Bienvenue chez les arbres du jardin Noisette
Dans le jardin Noisette Antoine Jacobsohn explique : « Je n’y suis pas allé depuis longtemps et j’ai quelque chose à voir. » Autrefois appelé « chambre », c’est un espace clos par de très hauts murs de pierre beurrée d’un enduit à la chaux. Il abrite un verger de pruniers et de cerisiers. Contre les parois, des collections. Les arbres appartiennent à la même espèce, mais sont tous de variétés différentes, et on les conduit ici en « cordon vertical ». Il s’agit d’observer le comportement des différentes races et, pour le jardinier, de tester sur elles son savoir-faire. En rang au centre, des arbres d’une même variété, en production. « On pratique sur le même principe pour tous les fruitiers », indique Antoine Jacobsohn.
Les meilleurs moments pour visiter le Potager du roi, sur les conseils d'Antoine Jacobsohn :
- En mai, jardin fragile.
- En juin-juillet, jardin musclé.
- En octobre : fruits et de légumes (100 variétés) sont proposés à la vente.
www.potager-du-roi.fr
Une attention de tous les instants pour préserver la biodiversité
Au jardin Noisette, il voulait regarder si les pruniers avaient bien noué. La nouaison est le moment où la fleur se transforme en fruit. La réussite en la matière tient à une bonne pollinisation. « Nous avons un problème d’abeilles », remarque-t-il songeur, en scrutant les branches.
Au Potager du Roi se rencontrent, en dépit de son riche passé et de son adresse prestigieuse, les problèmes auxquels sont confrontés tous les jardiniers du monde. Certains pêchers mènent une lutte inégale contre la cloque.

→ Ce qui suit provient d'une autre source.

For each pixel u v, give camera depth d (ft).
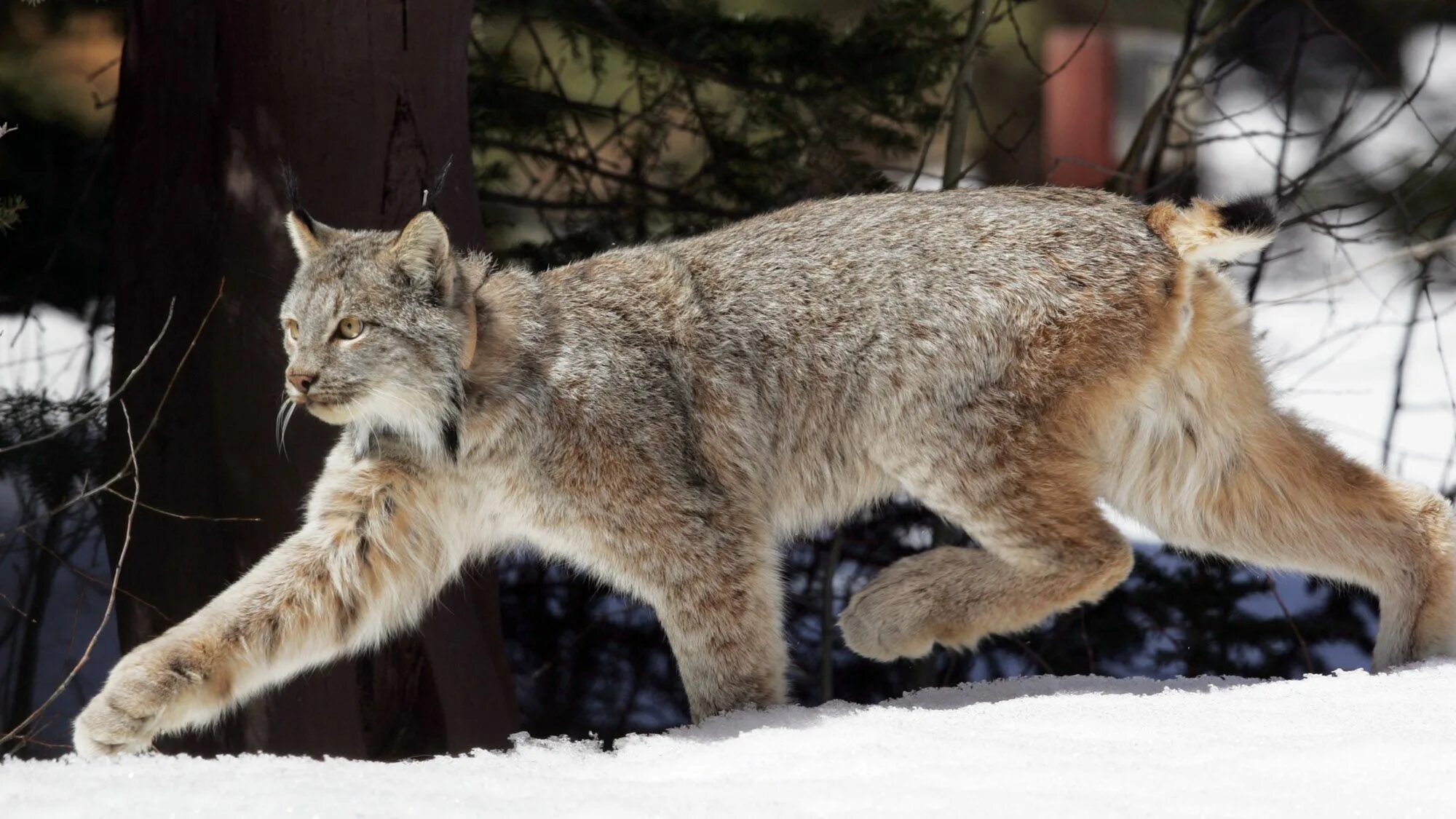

Ici, on a proscrit les produits phytosanitaires. Plutôt que de désherber sans cesse, les allées sont engazonnées. Quantités de végétaux, insectes ou petits mammifères, jugés indésirables, sont aujourd’hui regardés avec bienveillance.
Le Potager du Roi : un jardin de tradition et de transmission
Qu’aurait pensé Jean-Baptiste de La Quintinie de ces évolutions ? Il ne serait pas trop déboussolé s’il revenait dans son jardin. On a abattu à la fin du XVIIIe quelques murs pour ventiler des coins humides et on a rectifié des terrasses. Mais les arbres sont régulièrement renouvelés et on conserve ici la pratique de la taille à l’ancienne avec plus de 60 formes fruitières. Quelque 450 variétés fruitières et 400 variétés légumières récentes et anciennes sont cultivées.
C’est aussi devenu un lieu de transmission du savoir. Les élèves de l’École nationale supérieure du paysage (Versailles), qui a la responsabilité du Potager du Roi, cultivent tous une parcelle. Leur programme ne prévoit pour ces travaux pratiques que quelques jours mais Antoine Jacobsohn estime que cela suffit pour montrer aux futurs paysagistes que la nature a ses fantaisies, et ne nous donne pas toujours ce qu’on avait prévu.